Donald Trump is first and foremost a businessman. He used his status as such to convince many Americans he could run the nation like a business and help "make America great again." However, his business dealings continue to raise questions about potential conflicts of interest and whether or not he's profiting from his 1600 Pennsylvania Avenue address.
According to President Trump's 2017 financial disclosure released by the U.S. Office of Government Ethics on Friday, he made $37 million from his Palm Beach, Florida resort, Mar-a-Lago, from January 2016 through April 2017. The same property is listed as bringing in almost $30 million on Trump's 2016 disclosure and $16 million on the 2015 form.
Similarly, the nearby Trump National Golf Club in Jupiter, Florida brought in $20 million last year, compared to nearly $18 million the year before and $12 million two years before.
It's difficult to calculate exactly how much more money Trump has made since starting his campaign and taking office, as it's unclear if the previous years' reports cover the same time frame.
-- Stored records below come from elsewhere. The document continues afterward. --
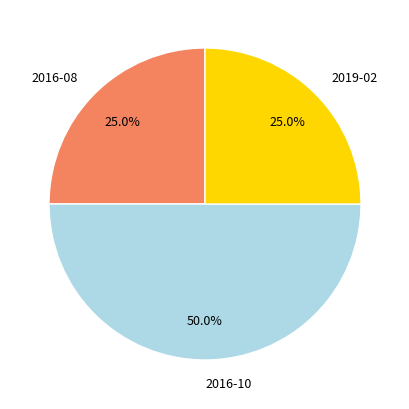

Is it true that 2016-10 is 42% of the pie?

False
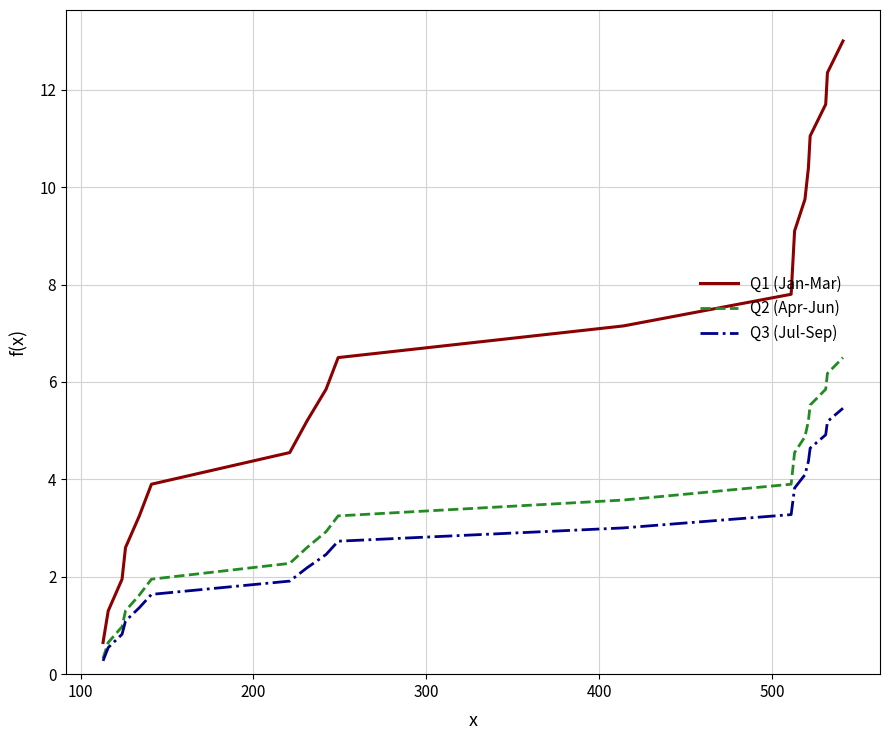

Which series has the widest spread of values?

Q1 (Jan-Mar)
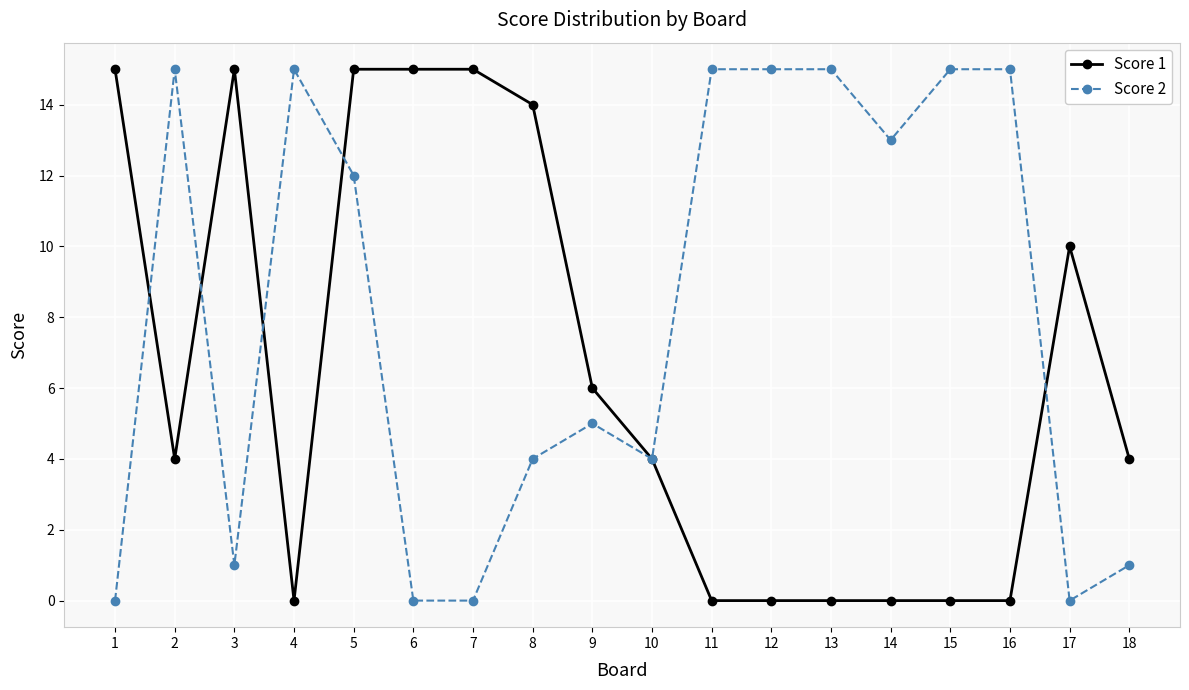

How many lines are shown in the chart?

2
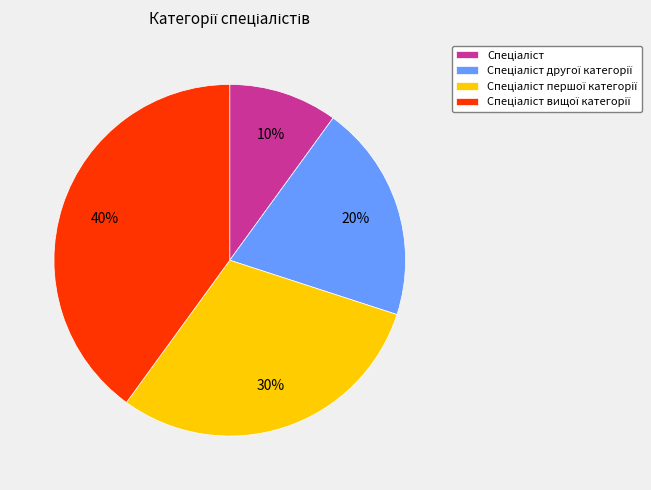

Count the number of slices in the pie.

4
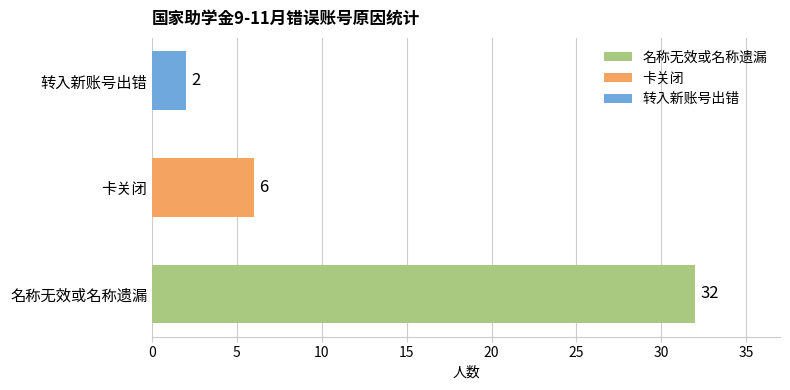

What is the difference between the maximum and minimum values?

30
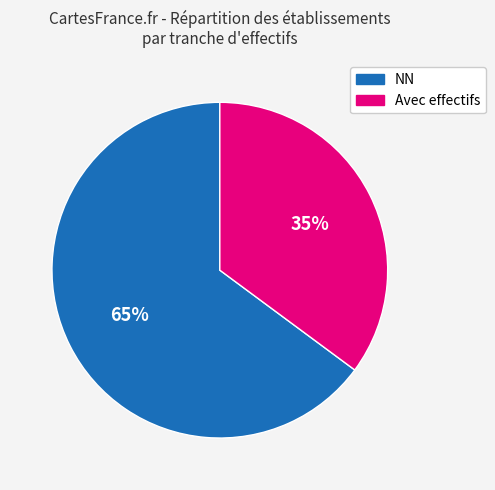

To the nearest percent, what is the average slice percentage?

50%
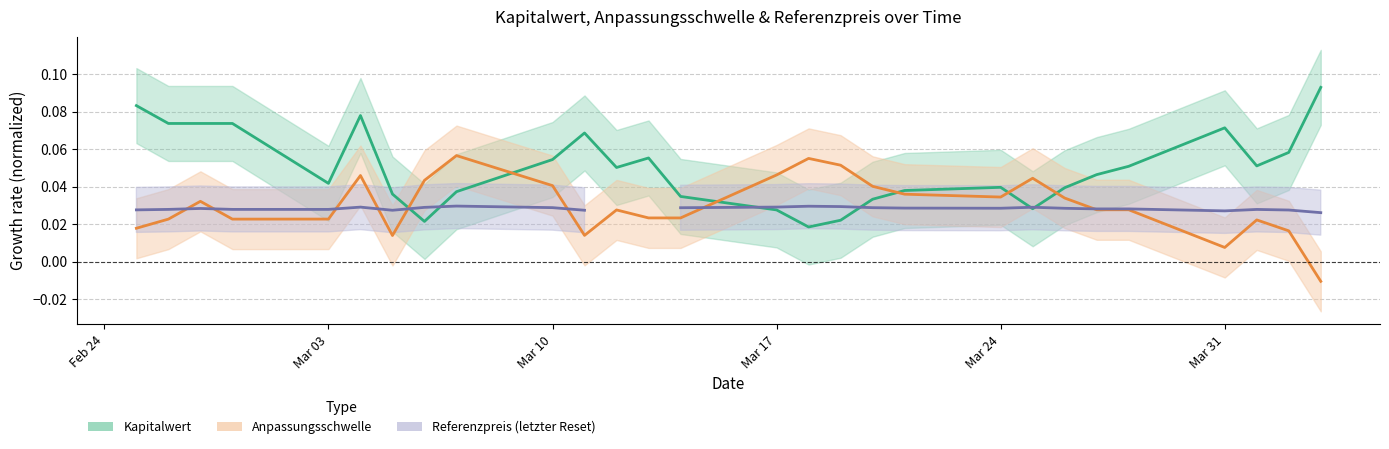

What is the total value across all series at 2025-02-25?

0.1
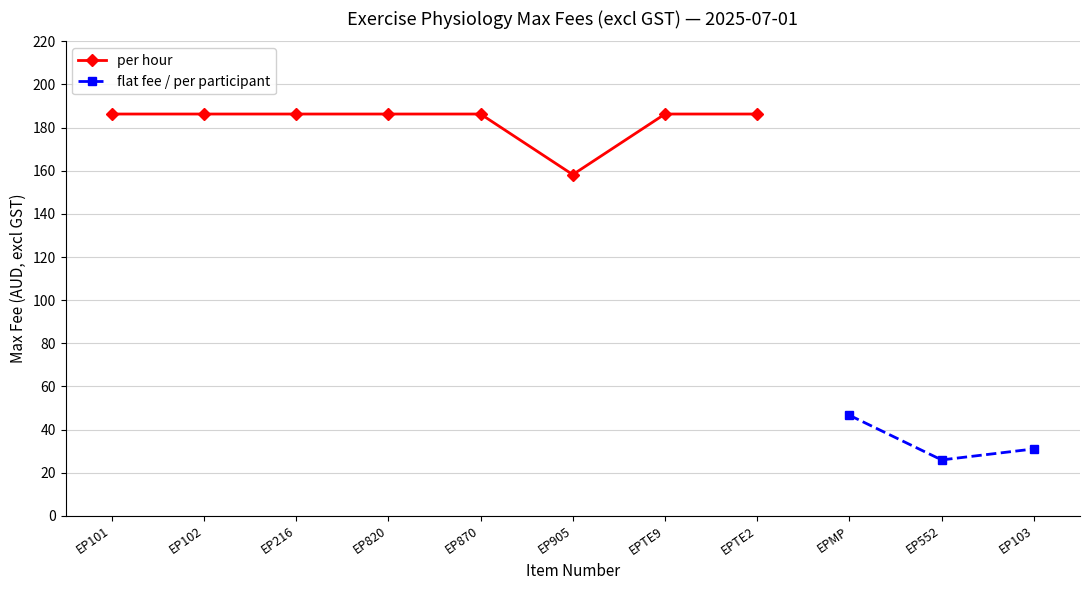

List the labels in order of value, smallest first.

EP905, EP101, EP102, EP216, EP820, EP870, EPTE9, EPTE2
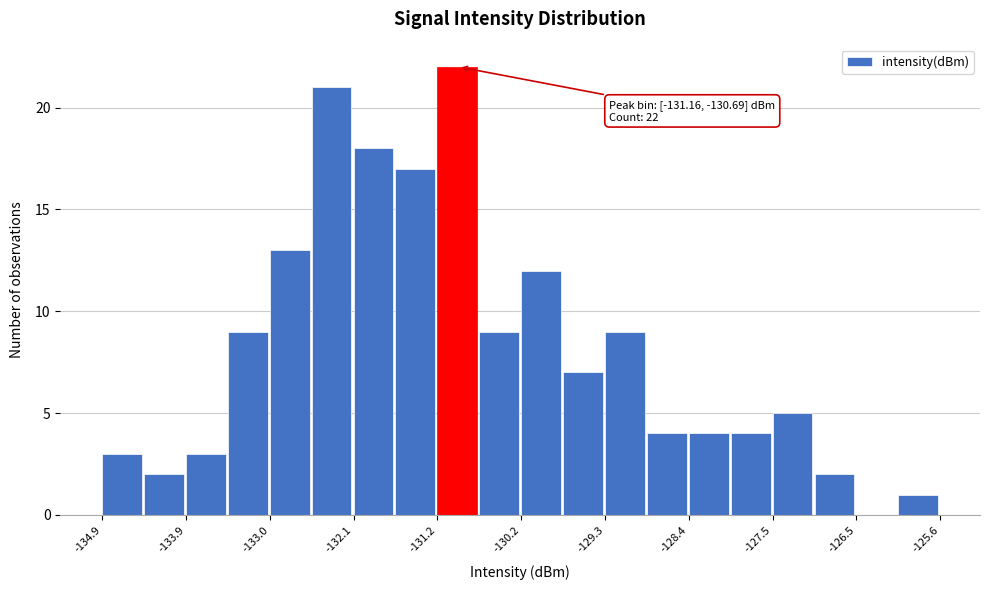

Over which range of the x-axis is the bar tallest?

-131.2 to -130.7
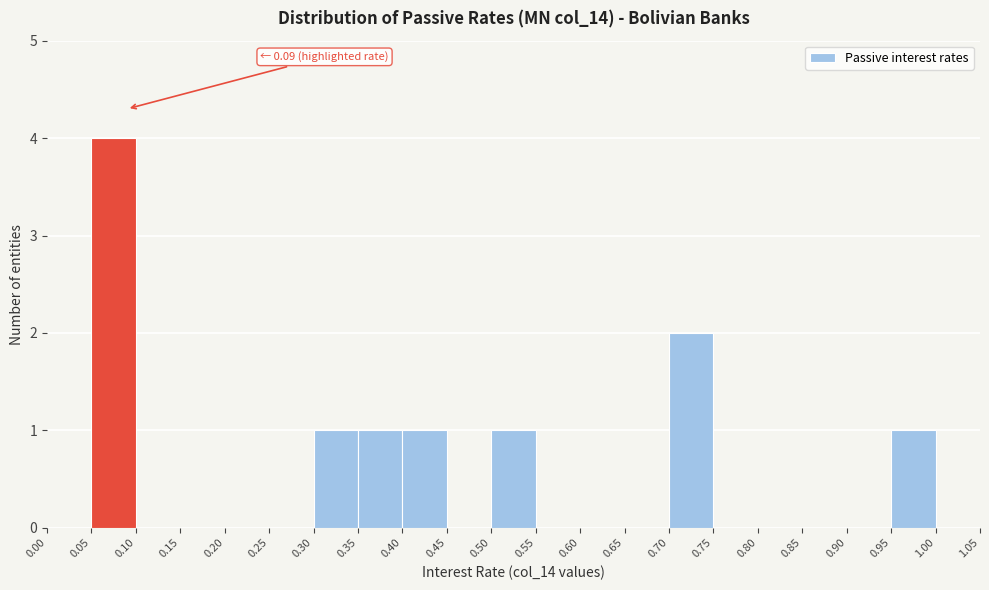

Over which range of the x-axis is the bar tallest?

0.05 to 0.10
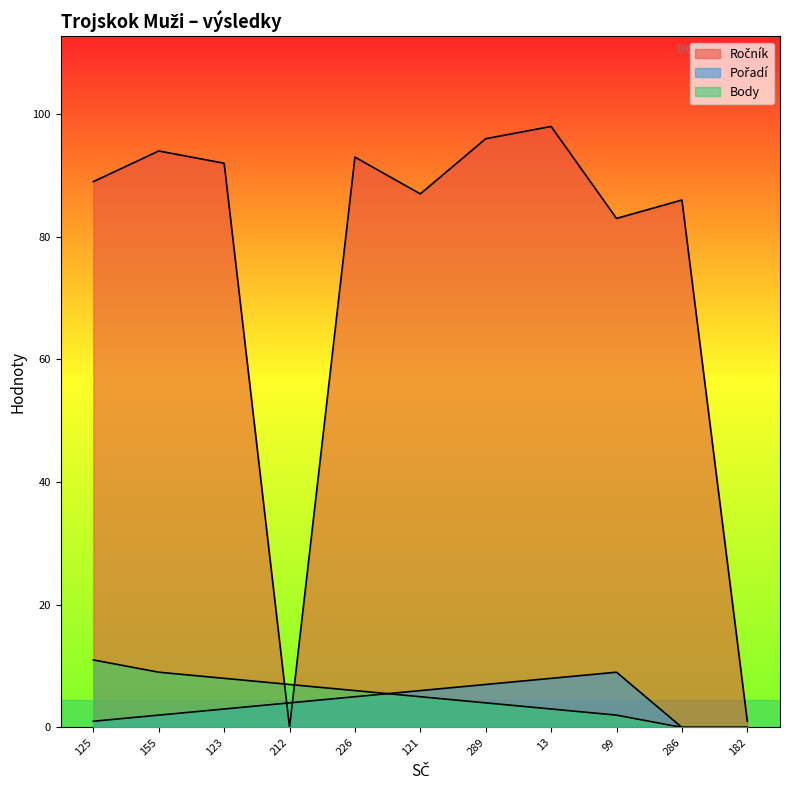

What is the approximate value of Pořadí at 125?

1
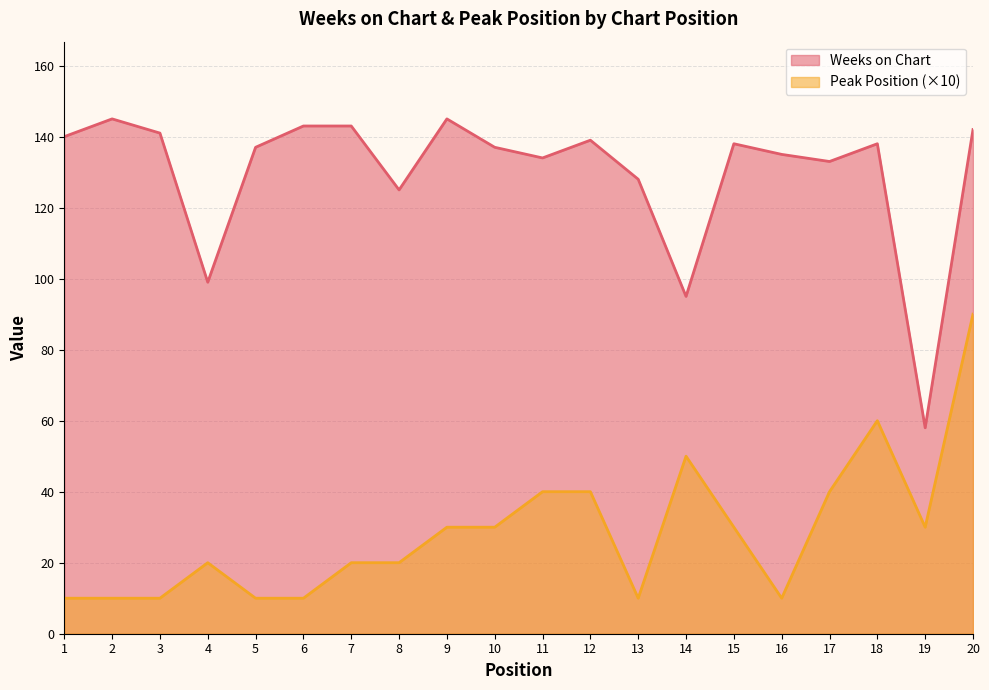

True or false: Peak Position has more than 1 points higher than both neighbors.

True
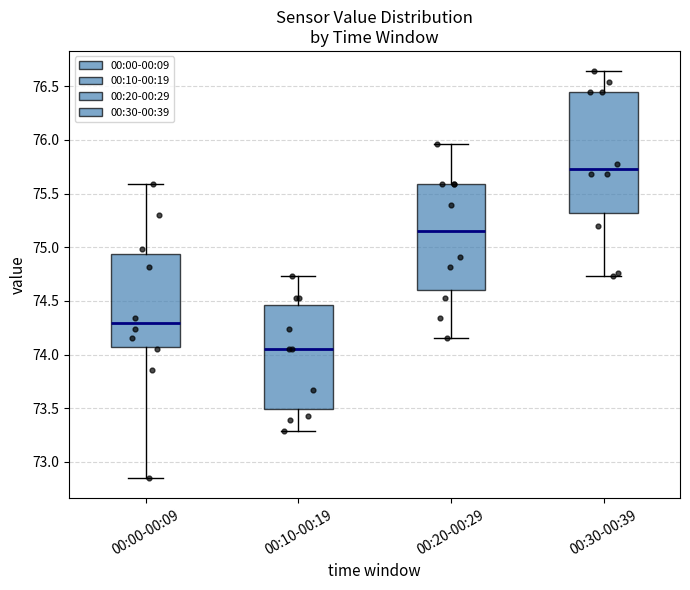

Reading left to right, transcribe this box plot: for each box, give where its median line is, the range the box spans, and where its two whiskers end, as read against the y-axis. The values are not printed on the chart, so give them approximately, as read against the axis.

00:00-00:09: median 74.30, box 74.10 to 74.95, whiskers 72.85 to 75.60
00:10-00:19: median 74.05, box 73.50 to 74.45, whiskers 73.30 to 74.75
00:20-00:29: median 75.15, box 74.60 to 75.60, whiskers 74.15 to 75.95
00:30-00:39: median 75.75, box 75.30 to 76.45, whiskers 74.75 to 76.65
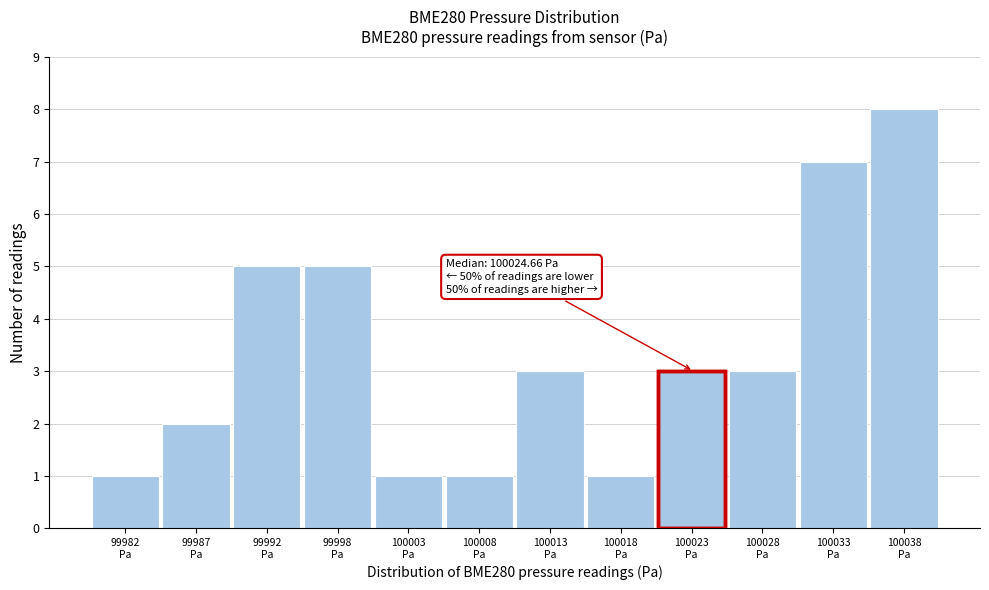

Reading left to right, what are all the values shown in this chart?

1	2	5	5	1	1	3	1	3	3	7	8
He also refuses to release his tax returns, making it impossible to examine all of his finances.
Nevertheless, properties he's visited less than Mar-a-Lago (including his Bedminster, NJ golf course, which he didn't visit as president until May) saw either no change or a decrease in profit in the last year, while Mar-a-Lago's earnings continue to increase.
Trump made a show of separating himself from his business empire before officially taking office, holding a press conference in which he showed off a table overflowing with documents he claimed gave control of the Trump Organization to his two sons (reporters weren't allowed to look at said documents).
But, he didn't sell the company, so he can still profit from it.
The constitution has an anti-corruption clause to prevent conflicts of interest known as the Emoluments Clause, which prohibits the president from receiving gifts and benefits from foreign governments. In fact, the city of Washington, D.C., state of Maryland, and almost 200 congressional Democrats are suing the president for alleged conflicts of interest.
The Justice Department responded to a previous conflict of interest lawsuit, claiming Trump can legally benefit from foreign governments booking rooms or holding events at Trump hotels because the Emoluments Clause wasn't meant to apply to fair-market transactions "that a President (or other federal official) may engage in as an ordinary citizen through his business enterprises." The department also claimed presidents have benefitted in similar ways since President George Washington led the country, but no president has ever had as big of a business empire or as many potential conflicts of interest as Trump.
Even if no foreign governments were staying in Trump's hotels, making money off the presidency goes against everything the position represents. It's no secret that some people seek office for power and fame, or that former presidents make money from book deals and speaking engagements once out of office. However, the ability to make money while in office turns the presidency into a money grab.
If presidents can profit from the Oval Office, it skews their interests away from protecting and helping the American people and toward filling their pockets.